Directions for this task
Range to reproduce from the entries below: the line with "2. **Update Data", the line with "2. **Search History**: Add", and every line in between. Give them exactly and give nothing else.

Records for the exercise

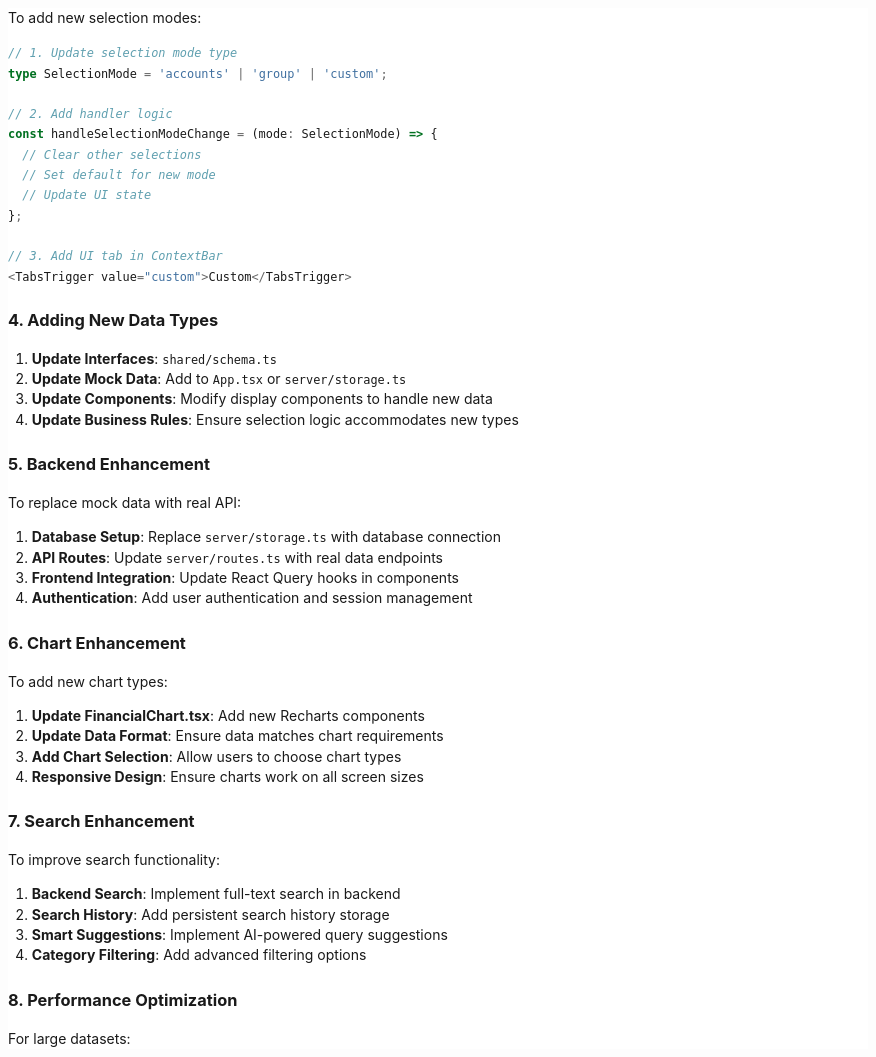 To add new selection modes:

```typescript
// 1. Update selection mode type
type SelectionMode = 'accounts' | 'group' | 'custom';

// 2. Add handler logic
const handleSelectionModeChange = (mode: SelectionMode) => {
  // Clear other selections
  // Set default for new mode
  // Update UI state
};

// 3. Add UI tab in ContextBar
<TabsTrigger value="custom">Custom</TabsTrigger>
```

### 4. Adding New Data Types

1. **Update Interfaces**: `shared/schema.ts`
2. **Update Mock Data**: Add to `App.tsx` or `server/storage.ts`
3. **Update Components**: Modify display components to handle new data
4. **Update Business Rules**: Ensure selection logic accommodates new types

### 5. Backend Enhancement

To replace mock data with real API:

1. **Database Setup**: Replace `server/storage.ts` with database connection
2. **API Routes**: Update `server/routes.ts` with real data endpoints
3. **Frontend Integration**: Update React Query hooks in components
4. **Authentication**: Add user authentication and session management

### 6. Chart Enhancement

To add new chart types:

1. **Update FinancialChart.tsx**: Add new Recharts components
2. **Update Data Format**: Ensure data matches chart requirements
3. **Add Chart Selection**: Allow users to choose chart types
4. **Responsive Design**: Ensure charts work on all screen sizes

### 7. Search Enhancement

To improve search functionality:

1. **Backend Search**: Implement full-text search in backend
2. **Search History**: Add persistent search history storage
3. **Smart Suggestions**: Implement AI-powered query suggestions
4. **Category Filtering**: Add advanced filtering options

### 8. Performance Optimization

For large datasets:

Task output
2. **Update Data Format**: Ensure data matches chart requirements
3. **Add Chart Selection**: Allow users to choose chart types
4. **Responsive Design**: Ensure charts work on all screen sizes

### 7. Search Enhancement

To improve search functionality:

1. **Backend Search**: Implement full-text search in backend
2. **Search History**: Add persistent search history storage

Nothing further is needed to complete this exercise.